### Extrait
◆ ◆ ◆

Bienvenue au Tessin, discrète mais très lucrative «fashion valley» suisse

La multinationale Kering occupe à Sant’Antonino un énorme bâtiment rose. Pas de logo, rien qui indique la nature des marchandises transitant dans cet entrepôt. © Alberto Campi / We Report / 17 décembre 2015

La multinationale Kering occupe à Sant’Antonino un énorme bâtiment rose. Pas de logo, rien qui indique la nature des marchandises transitant dans cet entrepôt. © Alberto Campi / We Report / 17 décembre 2015

 
 

En moins de deux décennies, les griffes mondiales de la mode, Hugo Boss, Armani, Versace, Gucci, ont élu domicile dans le canton italophone, profitant des allégements fiscaux accordés par les autorités. Cette vague a modifié le visage du canton. Le secteur est devenu le premier contribuable du Tessin.

Federico Franchini* et Fabio Lo VERSO Avril 2016

Dans la région de Mendrisio, un chemin étroit relie les entrepôts des plus prestigieuses marques mondiales de mode. Il n’y a pas si longtemps, il était emprunté par les tracteurs des paysans... Ces vingt dernières années, la Haute Couture et les griffes internationales ont transformé le Tessin en une véritable Fashion Valley. Hugo Boss, Armani, Versace, Abercrombie & Fich, Gucci, Timberland, The North Face, etc. ont jeté leur dévolu sur le sud des Alpes pour y établir une ou plusieurs sociétés. Dans les années 1990, la libérale Marina Masoni, à l’époque conseillère d’État tessinoise chargée de l’économie, avait suscité l’arrivée en masse de ces multinationales en mettant en place une série d’allégements fiscaux.

◆ ◆ ◆

### Consigne A
Pouvez-vous résumer l'extrait en deux phrases ?
Les entrées qui suivent n'ont pas la même provenance que l'extrait.

◆ ◆ ◆

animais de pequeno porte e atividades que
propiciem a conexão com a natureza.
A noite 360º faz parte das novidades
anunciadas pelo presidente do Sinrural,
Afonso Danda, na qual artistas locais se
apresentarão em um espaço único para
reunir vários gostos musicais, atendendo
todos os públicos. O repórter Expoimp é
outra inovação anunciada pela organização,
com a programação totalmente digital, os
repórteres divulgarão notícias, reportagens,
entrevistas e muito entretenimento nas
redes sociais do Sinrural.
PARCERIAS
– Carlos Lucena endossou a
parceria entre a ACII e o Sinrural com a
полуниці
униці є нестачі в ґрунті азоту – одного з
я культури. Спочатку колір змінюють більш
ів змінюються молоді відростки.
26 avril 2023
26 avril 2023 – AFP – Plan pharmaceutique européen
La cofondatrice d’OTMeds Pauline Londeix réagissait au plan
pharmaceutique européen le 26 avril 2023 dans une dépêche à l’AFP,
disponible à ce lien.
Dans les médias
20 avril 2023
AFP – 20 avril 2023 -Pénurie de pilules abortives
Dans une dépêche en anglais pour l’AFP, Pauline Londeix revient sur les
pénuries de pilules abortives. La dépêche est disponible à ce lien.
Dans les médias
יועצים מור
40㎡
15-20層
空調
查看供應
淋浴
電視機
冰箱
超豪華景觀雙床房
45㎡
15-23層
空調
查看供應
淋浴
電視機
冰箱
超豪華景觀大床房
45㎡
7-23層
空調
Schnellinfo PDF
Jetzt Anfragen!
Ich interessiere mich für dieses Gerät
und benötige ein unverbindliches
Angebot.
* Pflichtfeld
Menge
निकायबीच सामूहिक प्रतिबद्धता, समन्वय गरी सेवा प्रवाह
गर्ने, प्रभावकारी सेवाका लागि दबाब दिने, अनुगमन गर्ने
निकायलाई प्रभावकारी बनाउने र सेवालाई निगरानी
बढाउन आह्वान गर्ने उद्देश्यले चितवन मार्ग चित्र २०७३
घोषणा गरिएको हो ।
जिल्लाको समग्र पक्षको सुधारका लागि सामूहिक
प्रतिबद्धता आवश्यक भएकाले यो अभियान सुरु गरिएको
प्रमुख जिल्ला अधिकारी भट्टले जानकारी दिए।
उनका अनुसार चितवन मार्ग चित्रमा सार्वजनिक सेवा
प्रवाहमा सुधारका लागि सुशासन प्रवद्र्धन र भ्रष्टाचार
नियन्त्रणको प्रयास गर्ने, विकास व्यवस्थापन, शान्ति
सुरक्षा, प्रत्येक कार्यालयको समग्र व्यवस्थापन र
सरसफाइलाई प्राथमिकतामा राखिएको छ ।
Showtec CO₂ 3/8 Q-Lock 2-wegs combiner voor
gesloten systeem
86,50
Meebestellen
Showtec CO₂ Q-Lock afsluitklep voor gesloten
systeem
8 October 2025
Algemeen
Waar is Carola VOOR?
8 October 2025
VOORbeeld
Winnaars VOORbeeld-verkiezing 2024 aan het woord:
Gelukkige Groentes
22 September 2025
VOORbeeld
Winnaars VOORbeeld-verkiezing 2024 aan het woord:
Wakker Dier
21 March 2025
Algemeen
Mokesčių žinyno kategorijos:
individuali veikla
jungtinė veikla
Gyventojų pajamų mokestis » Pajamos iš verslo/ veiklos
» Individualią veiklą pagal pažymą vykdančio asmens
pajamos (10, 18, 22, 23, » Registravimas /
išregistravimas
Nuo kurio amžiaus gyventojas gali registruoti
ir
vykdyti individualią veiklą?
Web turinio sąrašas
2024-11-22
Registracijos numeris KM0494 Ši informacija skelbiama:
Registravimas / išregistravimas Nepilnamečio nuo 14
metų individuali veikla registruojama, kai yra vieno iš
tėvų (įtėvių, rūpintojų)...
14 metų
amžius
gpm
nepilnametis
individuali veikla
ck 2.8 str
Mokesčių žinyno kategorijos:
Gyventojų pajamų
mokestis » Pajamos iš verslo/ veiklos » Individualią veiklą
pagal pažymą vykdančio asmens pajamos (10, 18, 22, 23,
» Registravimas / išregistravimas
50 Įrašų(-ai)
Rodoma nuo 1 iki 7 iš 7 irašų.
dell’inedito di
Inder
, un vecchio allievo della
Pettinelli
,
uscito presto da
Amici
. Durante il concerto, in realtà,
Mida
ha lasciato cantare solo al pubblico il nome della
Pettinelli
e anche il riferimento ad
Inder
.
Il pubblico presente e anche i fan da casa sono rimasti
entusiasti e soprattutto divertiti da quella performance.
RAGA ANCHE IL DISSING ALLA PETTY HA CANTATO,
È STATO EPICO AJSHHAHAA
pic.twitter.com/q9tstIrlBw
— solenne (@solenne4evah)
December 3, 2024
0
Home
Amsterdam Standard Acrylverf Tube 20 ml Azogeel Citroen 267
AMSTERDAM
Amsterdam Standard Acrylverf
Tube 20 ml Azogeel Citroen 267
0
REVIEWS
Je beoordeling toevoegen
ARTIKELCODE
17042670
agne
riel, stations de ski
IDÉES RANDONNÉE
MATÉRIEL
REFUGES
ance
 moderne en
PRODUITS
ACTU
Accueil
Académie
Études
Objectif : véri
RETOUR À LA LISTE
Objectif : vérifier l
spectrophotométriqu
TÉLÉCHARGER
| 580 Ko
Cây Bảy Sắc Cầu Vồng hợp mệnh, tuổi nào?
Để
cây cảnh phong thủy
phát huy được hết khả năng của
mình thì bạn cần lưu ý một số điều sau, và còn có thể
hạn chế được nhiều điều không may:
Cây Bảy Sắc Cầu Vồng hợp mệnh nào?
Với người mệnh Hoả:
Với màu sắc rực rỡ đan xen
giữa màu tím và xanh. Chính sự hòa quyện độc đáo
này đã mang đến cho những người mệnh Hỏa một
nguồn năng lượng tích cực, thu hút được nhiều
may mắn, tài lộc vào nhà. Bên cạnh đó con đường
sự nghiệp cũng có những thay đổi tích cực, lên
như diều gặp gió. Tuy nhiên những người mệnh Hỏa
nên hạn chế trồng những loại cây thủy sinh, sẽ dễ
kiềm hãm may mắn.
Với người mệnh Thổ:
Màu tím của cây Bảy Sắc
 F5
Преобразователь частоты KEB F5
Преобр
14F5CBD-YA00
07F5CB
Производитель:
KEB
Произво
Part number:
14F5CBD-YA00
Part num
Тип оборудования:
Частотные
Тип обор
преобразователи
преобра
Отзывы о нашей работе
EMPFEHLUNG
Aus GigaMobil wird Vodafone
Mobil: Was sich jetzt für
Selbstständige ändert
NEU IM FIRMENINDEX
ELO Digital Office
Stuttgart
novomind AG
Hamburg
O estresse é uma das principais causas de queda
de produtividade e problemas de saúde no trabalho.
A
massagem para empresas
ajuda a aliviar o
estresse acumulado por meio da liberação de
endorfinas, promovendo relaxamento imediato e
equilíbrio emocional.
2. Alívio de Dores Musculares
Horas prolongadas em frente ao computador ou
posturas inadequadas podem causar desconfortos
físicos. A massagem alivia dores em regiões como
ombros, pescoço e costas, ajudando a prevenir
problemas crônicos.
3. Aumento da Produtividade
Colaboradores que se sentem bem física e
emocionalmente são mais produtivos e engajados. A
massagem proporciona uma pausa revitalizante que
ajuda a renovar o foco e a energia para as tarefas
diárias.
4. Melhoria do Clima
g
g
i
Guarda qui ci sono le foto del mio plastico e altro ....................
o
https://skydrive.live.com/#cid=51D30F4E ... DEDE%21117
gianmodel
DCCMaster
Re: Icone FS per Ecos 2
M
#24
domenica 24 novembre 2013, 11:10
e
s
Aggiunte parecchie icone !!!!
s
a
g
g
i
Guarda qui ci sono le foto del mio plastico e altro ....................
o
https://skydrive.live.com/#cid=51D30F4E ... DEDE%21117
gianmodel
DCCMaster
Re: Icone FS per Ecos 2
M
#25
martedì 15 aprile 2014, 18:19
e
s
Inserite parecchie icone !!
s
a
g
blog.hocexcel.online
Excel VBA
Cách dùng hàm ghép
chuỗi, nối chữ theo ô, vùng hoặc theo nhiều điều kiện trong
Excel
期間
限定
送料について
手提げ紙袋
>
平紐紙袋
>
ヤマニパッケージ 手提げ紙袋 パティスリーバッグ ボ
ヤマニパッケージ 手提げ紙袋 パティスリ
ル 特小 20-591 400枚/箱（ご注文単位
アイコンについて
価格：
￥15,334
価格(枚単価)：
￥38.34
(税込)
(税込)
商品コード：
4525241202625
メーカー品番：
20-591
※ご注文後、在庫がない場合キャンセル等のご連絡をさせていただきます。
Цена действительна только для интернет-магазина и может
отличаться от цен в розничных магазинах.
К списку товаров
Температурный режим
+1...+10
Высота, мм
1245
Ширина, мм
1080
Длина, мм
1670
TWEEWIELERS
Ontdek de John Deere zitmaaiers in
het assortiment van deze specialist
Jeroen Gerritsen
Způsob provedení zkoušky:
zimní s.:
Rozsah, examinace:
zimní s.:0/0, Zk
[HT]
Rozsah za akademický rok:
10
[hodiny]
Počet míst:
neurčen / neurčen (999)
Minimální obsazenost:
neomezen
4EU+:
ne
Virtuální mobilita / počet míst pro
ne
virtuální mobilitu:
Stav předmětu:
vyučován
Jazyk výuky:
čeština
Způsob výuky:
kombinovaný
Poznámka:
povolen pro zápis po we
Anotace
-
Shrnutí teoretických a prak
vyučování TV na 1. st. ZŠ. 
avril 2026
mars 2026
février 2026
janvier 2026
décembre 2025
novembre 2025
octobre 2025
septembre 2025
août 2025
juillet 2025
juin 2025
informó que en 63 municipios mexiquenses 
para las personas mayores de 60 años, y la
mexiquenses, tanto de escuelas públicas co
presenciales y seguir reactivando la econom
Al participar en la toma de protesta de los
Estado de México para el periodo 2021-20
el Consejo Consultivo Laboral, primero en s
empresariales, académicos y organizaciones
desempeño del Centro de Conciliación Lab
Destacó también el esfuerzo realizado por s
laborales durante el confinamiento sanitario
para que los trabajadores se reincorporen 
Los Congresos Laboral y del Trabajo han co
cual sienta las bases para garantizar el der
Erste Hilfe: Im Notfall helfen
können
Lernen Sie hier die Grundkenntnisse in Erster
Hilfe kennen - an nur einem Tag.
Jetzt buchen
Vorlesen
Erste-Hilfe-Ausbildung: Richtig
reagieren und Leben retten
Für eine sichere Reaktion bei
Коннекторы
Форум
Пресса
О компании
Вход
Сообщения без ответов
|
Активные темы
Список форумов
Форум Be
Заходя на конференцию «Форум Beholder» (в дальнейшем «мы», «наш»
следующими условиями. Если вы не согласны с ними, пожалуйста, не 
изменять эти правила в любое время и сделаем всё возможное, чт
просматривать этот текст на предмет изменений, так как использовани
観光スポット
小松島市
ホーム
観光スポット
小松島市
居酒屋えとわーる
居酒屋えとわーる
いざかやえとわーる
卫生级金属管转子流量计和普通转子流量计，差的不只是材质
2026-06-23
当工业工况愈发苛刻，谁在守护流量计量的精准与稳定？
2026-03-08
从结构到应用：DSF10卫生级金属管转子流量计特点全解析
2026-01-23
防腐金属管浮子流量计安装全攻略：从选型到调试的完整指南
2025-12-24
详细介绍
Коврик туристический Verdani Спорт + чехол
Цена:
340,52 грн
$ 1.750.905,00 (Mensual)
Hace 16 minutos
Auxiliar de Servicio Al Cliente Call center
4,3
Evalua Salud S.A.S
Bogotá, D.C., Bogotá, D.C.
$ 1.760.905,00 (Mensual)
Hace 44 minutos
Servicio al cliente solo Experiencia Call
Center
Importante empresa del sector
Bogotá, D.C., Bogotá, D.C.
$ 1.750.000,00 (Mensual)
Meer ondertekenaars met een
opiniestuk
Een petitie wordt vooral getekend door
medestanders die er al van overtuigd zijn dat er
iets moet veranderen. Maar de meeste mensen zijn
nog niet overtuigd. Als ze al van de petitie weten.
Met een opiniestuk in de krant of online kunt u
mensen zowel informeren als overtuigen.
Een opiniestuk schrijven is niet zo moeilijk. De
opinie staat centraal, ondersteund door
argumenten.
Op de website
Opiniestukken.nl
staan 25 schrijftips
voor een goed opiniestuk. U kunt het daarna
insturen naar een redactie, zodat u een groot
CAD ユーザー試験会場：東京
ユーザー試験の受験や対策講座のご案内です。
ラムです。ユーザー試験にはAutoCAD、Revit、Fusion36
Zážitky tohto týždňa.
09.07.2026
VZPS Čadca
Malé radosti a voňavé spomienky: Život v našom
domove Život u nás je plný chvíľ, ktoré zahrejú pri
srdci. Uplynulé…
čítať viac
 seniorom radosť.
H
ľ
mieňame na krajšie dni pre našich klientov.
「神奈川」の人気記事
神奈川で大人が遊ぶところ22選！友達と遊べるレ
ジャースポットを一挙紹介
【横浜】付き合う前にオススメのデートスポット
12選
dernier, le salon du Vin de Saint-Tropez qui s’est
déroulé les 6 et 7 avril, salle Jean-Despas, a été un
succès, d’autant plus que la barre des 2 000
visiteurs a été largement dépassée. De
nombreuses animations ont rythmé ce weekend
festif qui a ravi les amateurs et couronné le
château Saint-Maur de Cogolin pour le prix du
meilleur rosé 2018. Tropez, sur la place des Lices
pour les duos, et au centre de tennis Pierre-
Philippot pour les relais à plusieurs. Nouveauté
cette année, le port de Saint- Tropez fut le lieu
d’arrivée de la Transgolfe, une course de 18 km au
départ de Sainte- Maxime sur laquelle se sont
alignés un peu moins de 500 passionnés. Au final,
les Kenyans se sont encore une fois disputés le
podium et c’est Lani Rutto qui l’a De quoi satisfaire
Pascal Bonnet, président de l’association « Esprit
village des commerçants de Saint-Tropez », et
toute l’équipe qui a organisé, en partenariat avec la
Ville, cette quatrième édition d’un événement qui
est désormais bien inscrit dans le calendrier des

◆ ◆ ◆

### Consigne B
Pouvez-vous recopier à l'identique les entrées, depuis leur toute première ligne jusqu'à celle qui contient « Schnellinfo PDF », cette dernière comprise ?

### Réponse A
En moins de deux décennies, des griffes mondiales de la mode comme Hugo Boss, Armani, Versace et Gucci se sont installées au Tessin, profitant d'allégements fiscaux, au point que ce secteur est devenu le premier contribuable du canton. Cette arrivée en masse avait été suscitée dans les années 1990 par Marina Masoni, alors conseillère d'État tessinoise chargée de l'économie, qui avait mis en place une série d'allégements fiscaux.

### Réponse B
animais de pequeno porte e atividades que
propiciem a conexão com a natureza.
A noite 360º faz parte das novidades
anunciadas pelo presidente do Sinrural,
Afonso Danda, na qual artistas locais se
apresentarão em um espaço único para
reunir vários gostos musicais, atendendo
todos os públicos. O repórter Expoimp é
outra inovação anunciada pela organização,
com a programação totalmente digital, os
repórteres divulgarão notícias, reportagens,
entrevistas e muito entretenimento nas
redes sociais do Sinrural.
PARCERIAS
– Carlos Lucena endossou a
parceria entre a ACII e o Sinrural com a
полуниці
униці є нестачі в ґрунті азоту – одного з
я культури. Спочатку колір змінюють більш
ів змінюються молоді відростки.
26 avril 2023
26 avril 2023 – AFP – Plan pharmaceutique européen
La cofondatrice d’OTMeds Pauline Londeix réagissait au plan
pharmaceutique européen le 26 avril 2023 dans une dépêche à l’AFP,
disponible à ce lien.
Dans les médias
20 avril 2023
AFP – 20 avril 2023 -Pénurie de pilules abortives
Dans une dépêche en anglais pour l’AFP, Pauline Londeix revient sur les
pénuries de pilules abortives. La dépêche est disponible à ce lien.
Dans les médias
יועצים מור
40㎡
15-20層
空調
查看供應
淋浴
電視機
冰箱
超豪華景觀雙床房
45㎡
15-23層
空調
查看供應
淋浴
電視機
冰箱
超豪華景觀大床房
45㎡
7-23層
空調
Schnellinfo PDF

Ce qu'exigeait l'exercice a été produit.